_Exercise_
Give back exactly the lines that start at the one containing "Mind giving me" and run to the end of the material below, both ends included.

_The input_
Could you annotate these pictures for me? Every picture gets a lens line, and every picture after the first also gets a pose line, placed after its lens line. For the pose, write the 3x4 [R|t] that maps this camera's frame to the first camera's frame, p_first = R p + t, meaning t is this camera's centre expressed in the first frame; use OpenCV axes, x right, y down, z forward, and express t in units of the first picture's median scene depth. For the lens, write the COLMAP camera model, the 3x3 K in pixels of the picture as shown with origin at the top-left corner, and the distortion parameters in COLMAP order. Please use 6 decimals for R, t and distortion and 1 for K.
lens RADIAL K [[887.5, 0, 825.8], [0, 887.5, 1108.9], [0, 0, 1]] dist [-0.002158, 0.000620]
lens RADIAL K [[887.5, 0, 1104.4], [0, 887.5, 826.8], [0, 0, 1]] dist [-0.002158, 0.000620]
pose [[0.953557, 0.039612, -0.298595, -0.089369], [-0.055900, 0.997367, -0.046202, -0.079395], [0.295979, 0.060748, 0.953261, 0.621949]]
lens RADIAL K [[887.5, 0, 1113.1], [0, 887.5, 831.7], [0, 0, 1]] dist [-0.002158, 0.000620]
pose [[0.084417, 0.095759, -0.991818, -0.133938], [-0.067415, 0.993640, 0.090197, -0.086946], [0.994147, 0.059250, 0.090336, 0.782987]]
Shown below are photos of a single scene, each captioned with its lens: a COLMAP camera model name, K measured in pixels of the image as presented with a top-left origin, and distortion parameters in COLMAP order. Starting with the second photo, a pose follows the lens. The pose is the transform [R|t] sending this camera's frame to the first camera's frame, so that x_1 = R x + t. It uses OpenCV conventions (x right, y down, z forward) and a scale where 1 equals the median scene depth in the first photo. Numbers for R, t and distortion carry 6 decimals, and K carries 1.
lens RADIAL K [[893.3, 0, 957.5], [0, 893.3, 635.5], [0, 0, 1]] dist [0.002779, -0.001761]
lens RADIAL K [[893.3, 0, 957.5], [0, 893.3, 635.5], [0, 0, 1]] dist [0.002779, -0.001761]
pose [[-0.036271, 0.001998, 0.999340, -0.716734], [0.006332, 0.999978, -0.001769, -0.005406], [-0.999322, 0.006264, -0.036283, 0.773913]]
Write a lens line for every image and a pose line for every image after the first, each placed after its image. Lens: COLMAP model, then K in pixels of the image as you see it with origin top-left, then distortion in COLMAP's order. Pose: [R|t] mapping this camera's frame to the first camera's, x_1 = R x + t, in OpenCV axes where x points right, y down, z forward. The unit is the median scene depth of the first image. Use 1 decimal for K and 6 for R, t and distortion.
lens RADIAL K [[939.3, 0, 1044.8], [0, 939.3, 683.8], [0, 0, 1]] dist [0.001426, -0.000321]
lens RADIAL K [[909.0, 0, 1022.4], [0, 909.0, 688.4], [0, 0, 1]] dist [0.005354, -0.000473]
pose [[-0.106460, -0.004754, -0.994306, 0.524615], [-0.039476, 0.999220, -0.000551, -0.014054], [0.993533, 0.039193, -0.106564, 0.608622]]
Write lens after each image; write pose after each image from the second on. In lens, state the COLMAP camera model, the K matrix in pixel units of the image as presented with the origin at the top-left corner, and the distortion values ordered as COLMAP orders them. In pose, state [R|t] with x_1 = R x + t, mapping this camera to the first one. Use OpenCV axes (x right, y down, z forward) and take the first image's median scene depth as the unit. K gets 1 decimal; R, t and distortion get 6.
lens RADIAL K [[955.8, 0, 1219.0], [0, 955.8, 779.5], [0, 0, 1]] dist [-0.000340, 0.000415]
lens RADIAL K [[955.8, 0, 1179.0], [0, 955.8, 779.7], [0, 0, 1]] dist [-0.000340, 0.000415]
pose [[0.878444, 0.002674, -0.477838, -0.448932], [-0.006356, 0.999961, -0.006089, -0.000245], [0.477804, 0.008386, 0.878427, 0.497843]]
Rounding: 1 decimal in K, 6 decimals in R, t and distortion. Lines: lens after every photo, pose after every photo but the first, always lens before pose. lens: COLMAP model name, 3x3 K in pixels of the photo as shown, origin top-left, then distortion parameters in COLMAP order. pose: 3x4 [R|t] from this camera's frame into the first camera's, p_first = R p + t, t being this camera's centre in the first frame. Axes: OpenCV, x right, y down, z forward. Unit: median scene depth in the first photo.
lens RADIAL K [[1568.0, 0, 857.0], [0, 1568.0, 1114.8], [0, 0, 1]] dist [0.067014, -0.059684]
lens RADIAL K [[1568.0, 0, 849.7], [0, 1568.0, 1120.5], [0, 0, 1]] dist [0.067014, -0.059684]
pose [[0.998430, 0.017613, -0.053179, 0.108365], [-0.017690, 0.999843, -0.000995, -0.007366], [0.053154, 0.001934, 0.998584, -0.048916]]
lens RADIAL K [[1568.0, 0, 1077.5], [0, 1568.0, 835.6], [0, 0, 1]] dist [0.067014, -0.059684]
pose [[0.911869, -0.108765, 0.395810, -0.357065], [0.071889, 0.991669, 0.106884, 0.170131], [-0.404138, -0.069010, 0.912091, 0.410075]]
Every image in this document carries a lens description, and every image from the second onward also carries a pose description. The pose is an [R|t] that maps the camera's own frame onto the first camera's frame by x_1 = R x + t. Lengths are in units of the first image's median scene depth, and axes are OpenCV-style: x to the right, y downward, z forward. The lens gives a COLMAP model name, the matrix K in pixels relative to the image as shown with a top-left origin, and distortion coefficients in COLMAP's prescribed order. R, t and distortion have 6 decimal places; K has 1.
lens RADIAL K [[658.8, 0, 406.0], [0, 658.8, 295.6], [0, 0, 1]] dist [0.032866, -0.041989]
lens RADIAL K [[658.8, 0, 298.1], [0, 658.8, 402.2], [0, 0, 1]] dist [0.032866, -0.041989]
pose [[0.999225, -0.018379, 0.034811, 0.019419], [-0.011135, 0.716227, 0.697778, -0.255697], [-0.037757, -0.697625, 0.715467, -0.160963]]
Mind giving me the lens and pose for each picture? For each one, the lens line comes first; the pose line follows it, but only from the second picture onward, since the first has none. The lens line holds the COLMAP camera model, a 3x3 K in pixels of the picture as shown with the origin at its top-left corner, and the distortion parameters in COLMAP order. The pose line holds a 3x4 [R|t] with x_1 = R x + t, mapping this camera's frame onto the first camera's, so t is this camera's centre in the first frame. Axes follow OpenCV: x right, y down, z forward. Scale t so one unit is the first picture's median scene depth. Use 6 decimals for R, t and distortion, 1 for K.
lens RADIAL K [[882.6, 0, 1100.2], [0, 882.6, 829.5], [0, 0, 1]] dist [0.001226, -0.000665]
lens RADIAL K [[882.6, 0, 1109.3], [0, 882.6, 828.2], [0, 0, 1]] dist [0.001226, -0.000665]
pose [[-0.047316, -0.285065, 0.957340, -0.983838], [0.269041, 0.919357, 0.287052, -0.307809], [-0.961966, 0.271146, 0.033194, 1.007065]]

_Worked solution_
Mind giving me the lens and pose for each picture? For each one, the lens line comes first; the pose line follows it, but only from the second picture onward, since the first has none. The lens line holds the COLMAP camera model, a 3x3 K in pixels of the picture as shown with the origin at its top-left corner, and the distortion parameters in COLMAP order. The pose line holds a 3x4 [R|t] with x_1 = R x + t, mapping this camera's frame onto the first camera's, so t is this camera's centre in the first frame. Axes follow OpenCV: x right, y down, z forward. Scale t so one unit is the first picture's median scene depth. Use 6 decimals for R, t and distortion, 1 for K.
lens RADIAL K [[882.6, 0, 1100.2], [0, 882.6, 829.5], [0, 0, 1]] dist [0.001226, -0.000665]
lens RADIAL K [[882.6, 0, 1109.3], [0, 882.6, 828.2], [0, 0, 1]] dist [0.001226, -0.000665]
pose [[-0.047316, -0.285065, 0.957340, -0.983838], [0.269041, 0.919357, 0.287052, -0.307809], [-0.961966, 0.271146, 0.033194, 1.007065]]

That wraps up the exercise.